NVIDIA•Santa Clara, CA

3d•$272,000 - $431,250

About The Position

NVIDIA is looking for a Machine Learning (ML) Engineer to join the GPU accelerated Apache Spark team. Apache Spark is the most popular data processing engine in data centers for running large scale workloads for ETL, SQL, and ML/DL model training and inference pipelines, spanning many domains and use cases. NVIDIA GPUs offer a promising avenue for significantly speeding up and/or lowering the cost of running Apache Spark applications at massive scales.
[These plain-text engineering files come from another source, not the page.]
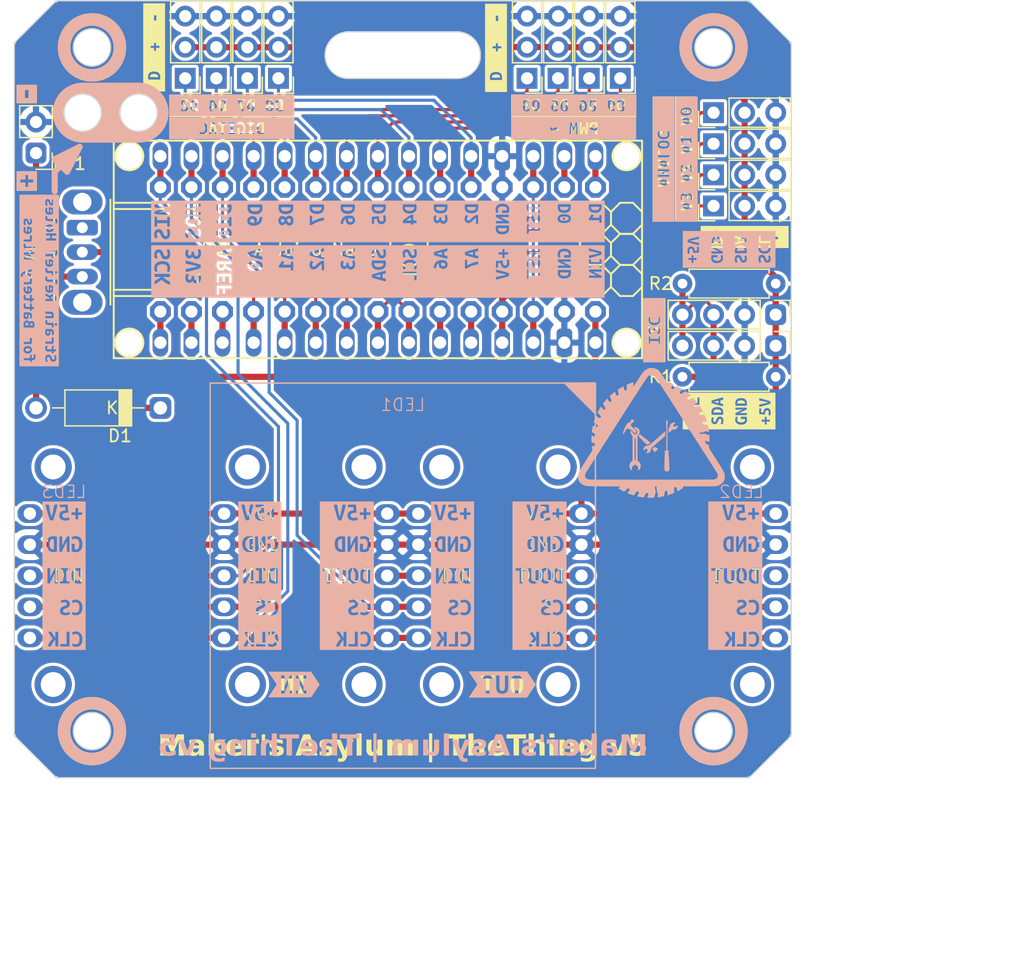
<source format=kicad_pcb>
(kicad_pcb
	(version 20240108)
	(generator "pcbnew")
	(generator_version "8.0")
	(general
		(thickness 1.6)
		(legacy_teardrops no)
	)
	(paper "A4")
	(title_block
		(title "TheThing")
		(date "2024-09-02")
		(rev "v5")
		(company "Maker's Asylum")
	)
	(layers
		(0 "F.Cu" signal)
		(31 "B.Cu" signal)
		(36 "B.SilkS" user "B.Silkscreen")
		(37 "F.SilkS" user "F.Silkscreen")
		(38 "B.Mask" user)
		(39 "F.Mask" user)
		(40 "Dwgs.User" user "User.Drawings")
		(44 "Edge.Cuts" user)
		(45 "Margin" user)
		(46 "B.CrtYd" user "B.Courtyard")
		(47 "F.CrtYd" user "F.Courtyard")
		(48 "B.Fab" user)
		(49 "F.Fab" user)
	)
	(setup
		(stackup
			(layer "F.SilkS"
				(type "Top Silk Screen")
			)
			(layer "F.Mask"
				(type "Top Solder Mask")
				(thickness 0.01)
			)
			(layer "F.Cu"
				(type "copper")
				(thickness 0.035)
			)
			(layer "dielectric 1"
				(type "core")
				(thickness 1.51)
				(material "FR4")
				(epsilon_r 4.5)
				(loss_tangent 0.02)
			)
			(layer "B.Cu"
				(type "copper")
				(thickness 0.035)
			)
			(layer "B.Mask"
				(type "Bottom Solder Mask")
				(thickness 0.01)
			)
			(layer "B.SilkS"
				(type "Bottom Silk Screen")
			)
			(copper_finish "HAL SnPb")
			(dielectric_constraints no)
		)
		(pad_to_mask_clearance 0)
		(allow_soldermask_bridges_in_footprints no)
		(aux_axis_origin 80.01 80.01)
		(grid_origin 80.01 80.01)
		(pcbplotparams
			(layerselection 0x0000030_7ffffffe)
			(plot_on_all_layers_selection 0x0000000_00000000)
			(disableapertmacros no)
			(usegerberextensions no)
			(usegerberattributes yes)
			(usegerberadvancedattributes yes)
			(creategerberjobfile no)
			(dashed_line_dash_ratio 12.000000)
			(dashed_line_gap_ratio 3.000000)
			(svgprecision 4)
			(plotframeref no)
			(viasonmask no)
			(mode 1)
			(useauxorigin no)
			(hpglpennumber 1)
			(hpglpenspeed 20)
			(hpglpendiameter 15.000000)
			(pdf_front_fp_property_popups yes)
			(pdf_back_fp_property_popups yes)
			(dxfpolygonmode yes)
			(dxfimperialunits no)
			(dxfusepcbnewfont yes)
			(psnegative no)
			(psa4output no)
			(plotreference yes)
			(plotvalue yes)
			(plotfptext yes)
			(plotinvisibletext no)
			(sketchpadsonfab no)
			(subtractmaskfromsilk yes)
			(outputformat 3)
			(mirror no)
			(drillshape 0)
			(scaleselection 1)
			(outputdirectory "gerber/")
		)
	)
	(net 0 "")
	(net 1 "/GND")
	(net 2 "/SCL")
	(net 3 "/SDA")
	(net 4 "/5V")
	(net 5 "/D2")
	(net 6 "/D3")
	(net 7 "/D4")
	(net 8 "/D5")
	(net 9 "/D6")
	(net 10 "/D7")
	(net 11 "/D8")
	(net 12 "/D9")
	(net 13 "/D10")
	(net 14 "/MOSI")
	(net 15 "/MISO")
	(net 16 "/SCK")
	(net 17 "/RST1")
	(net 18 "/D0")
	(net 19 "/D1")
	(net 20 "/A7")
	(net 21 "/A6")
	(net 22 "/A3")
	(net 23 "/A2")
	(net 24 "/A1")
	(net 25 "/A0")
	(net 26 "/AREF")
	(net 27 "/3V3")
	(net 28 "/VIN")
	(net 29 "/9V")
	(net 30 "/8V3")
	(net 31 "/DOUT")
	(net 32 "unconnected-(LED2-PadDOUT)")
	(footprint "BagTag:PinHeader_1x03_P2.54mm_Vertical" (layer "F.Cu") (at 90.17 52.055 180))
	(footprint "BagTag:PinHeader_1x03_P2.54mm_Vertical" (layer "F.Cu") (at 97.79 52.055 180))
	(footprint "BagTag:PinHeader_1x01_P2.54mm_Vertical" (layer "F.Cu") (at 67.818 71.12))
	(footprint "BagTag:PinHeader_1x01_P2.54mm_Vertical" (layer "F.Cu") (at 65.278 71.12))
	(footprint "kibuzzard-6640BF00" (layer "F.Cu") (at 101.3206 58.6486 90))
	(footprint "BagTag:PinHeader_1x01_P2.54mm_Vertical" (layer "F.Cu") (at 75.438 71.12))
	(footprint "kibuzzard-6640BFA2" (layer "F.Cu") (at 66.04 54.3306))
	(footprint "kibuzzard-6640C421" (layer "F.Cu") (at 59.69 49.53 90))
	(footprint "BagTag:PinHeader_1x03_P2.54mm_Vertical" (layer "F.Cu") (at 105.41 59.944 90))
	(footprint "BagTag:PinHeader_1x03_P2.54mm_Vertical" (layer "F.Cu") (at 62.23 52.055 180))
	(footprint "BagTag:PinHeader_1x01_P2.54mm_Vertical" (layer "F.Cu") (at 88.138 60.96))
	(footprint "BagTag:PinHeader_1x01_P2.54mm_Vertical" (layer "F.Cu") (at 70.358 71.12))
	(footprint "BagTag:PinHeader_1x03_P2.54mm_Vertical" (layer "F.Cu") (at 105.41 54.864 90))
	(footprint "BagTag:PinHeader_1x01_P2.54mm_Vertical" (layer "F.Cu") (at 85.598 60.96))
	(footprint "kibuzzard-6640BED0" (layer "F.Cu") (at 66.04 56.134))
	(footprint "BagTag:LED_8x8_M1088ASR_min" (layer "F.Cu") (at 95.885 92.71))
	(footprint "BagTag:PinHeader_1x03_P2.54mm_Vertical" (layer "F.Cu") (at 64.77 52.055 180))
	(footprint "kibuzzard-6640BEF1" (layer "F.Cu") (at 93.98 56.134))
	(footprint "BagTag:LED_8x8_M1088ASR" (layer "F.Cu") (at 80.01 92.71))
	(footprint "BagTag:PinHeader_1x01_P2.54mm_Vertical" (layer "F.Cu") (at 80.518 60.96))
	(footprint "BagTag:PinHeader_1x01_P2.54mm_Vertical" (layer "F.Cu") (at 77.978 71.12))
	(footprint "kibuzzard-6640BF4C" (layer "F.Cu") (at 106.68 79.248 90))
	(footprint "BagTag:PinHeader_1x01_P2.54mm_Vertical" (layer "F.Cu") (at 83.058 71.12))
	(footprint "kibuzzard-6640C44A" (layer "F.Cu") (at 107.95 65.024))
	(footprint "BagTag:PinHeader_1x02_P2.54mm_Vertical" (layer "F.Cu") (at 50.033 58.166 180))
	(footprint "BagTag:PinHeader_1x04_P2.54mm_Vertical" (layer "F.Cu") (at 110.49 71.374 -90))
	(footprint "BagTag:PinHeader_1x01_P2.54mm_Vertical" (layer "F.Cu") (at 62.738 60.96))
	(footprint "kibuzzard-6640C421" (layer "F.Cu") (at 87.63 49.567066 90))
	(footprint "BagTag:PinHeader_1x01_P2.54mm_Vertical" (layer "F.Cu") (at 62.738 71.12))
	(footprint "kibuzzard-6640BFF1" (layer "F.Cu") (at 103.1494 58.6486 90))
	(footprint "BagTag:PinHeader_1x01_P2.54mm_Vertical" (layer "F.Cu") (at 77.978 60.96))
	(footprint "BagTag:PinHeader_1x01_P2.54mm_Vertical" (layer "F.Cu") (at 65.278 60.96))
	(footprint "BagTag:PinHeader_1x01_P2.54mm_Vertical" (layer "F.Cu") (at 93.218 60.96))
	(footprint "BagTag:PinHeader_1x04_P2.54mm_Vertical" (layer "F.Cu") (at 110.49 73.914 -90))
	(footprint "BagTag:PinHeader_1x01_P2.54mm_Vertical" (layer "F.Cu") (at 90.678 60.96))
	(footprint "BagTag:PinHeader_1x01_P2.54mm_Vertical" (layer "F.Cu") (at 85.598 71.12))
	(footprint "BagTag:PinHeader_1x01_P2.54mm_Vertical"
		(layer "F.Cu")
		(uuid "8207e11c-2378-4c93-82e3-7f9ff92ff4c5")
		(at 93.218 71.12)
		(descr "Through hole straight pin header, 1x01, 2.54mm pitch, single row")
		(tags "Through hole pin header THT 1x01 2.54mm single row")
		(property "Reference" "J48"
			(at 0 -2.33 0)
			(layer "F.SilkS")
			(hide yes)
			(uuid "979be34a-4879-4682-802a-1ccff195b156")
			(effects
				(font
					(size 1 1)
					(thickness 0.15)
				)
			)
		)
		(property "Value" "GND1"
			(at 0 2.33 0)
			(layer "F.Fab")
			(hide yes)
			(uuid "0100bcf4-afdc-4fe0-91bb-43ed58de564b")
			(effects
				(font
					(size 1 1)
					(thickness 0.15)
				)
			)
		)
		(property "Footprint" "BagTag:PinHeader_1x01_P2.54mm_Vertical"
			(at 0 0 0)
			(unlocked yes)
			(layer "F.Fab")
			(hide yes)
			(uuid "fba6d864-ca62-4349-b8df-3bbb87bf2843")
			(effects
				(font
					(size 1.27 1.27)
					(thickness 0.15)
				)
			)
		)
		(property "Datasheet" ""
			(at 0 0 0)
			(unlo
... [865174 chars truncated]
</source>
You will work with the open source community to accelerate Apache Spark with GPUs. You will apply the latest ML/AI methods to empower enterprises to migrate Spark workloads onto GPUs at scale.

Requirements

BS, MS, or PhD or equivalent experience in Machine Learning, Data Science, Computer Science or a closely related field.
12+ years of professional experience in designing, implementing, and productionizing high-quality ML/DL solutions.
5+ experience as technical lead in ML model development.
Proven hands-on experience (2+ years) with large-scale data processing platforms, such as Apache Spark.
Proven ability to employ modern tooling and sound techniques for all aspects of crafting, deploying, and maintaining machine learning models.
Excellent programming skills in Python and Python data science related libraries like numpy, pandas, scikit-learn, scipy, pytorch, and tensorflow.
Deep experience with sophisticated ML methodologies, including LLM/GenAI, reinforcement learning, and adaptive, on-line ML systems.
Strong expertise in feature engineering, feature importance assessment, and developing boosted tree model solutions (e.g., XGBoost).

Nice To Haves

Understanding of the internal workings and architecture related to Apache Spark.
Familiarity with NVIDIA GPUs and CUDA.
Experience coding in Scala, Java, and/or C++.

Responsibilities

Design and implement machine learning solutions for performance prediction and optimization of GPU accelerated enterprise Apache Spark workloads.
Develop advanced algorithms and adaptive systems to continuously improve the performance of Apache Spark workloads on GPUs.
Develop AI-based agents and tools to assist with fixing system issues and application optimization.
Collaborate with key partners and customers on the deployment of complex machine learning solutions in various environments.
Maintain deep domain expertise by knowing the latest published advances in ML systems and algorithms.
Provide technical mentorship and leadership in data science and machine learning to a team of engineers.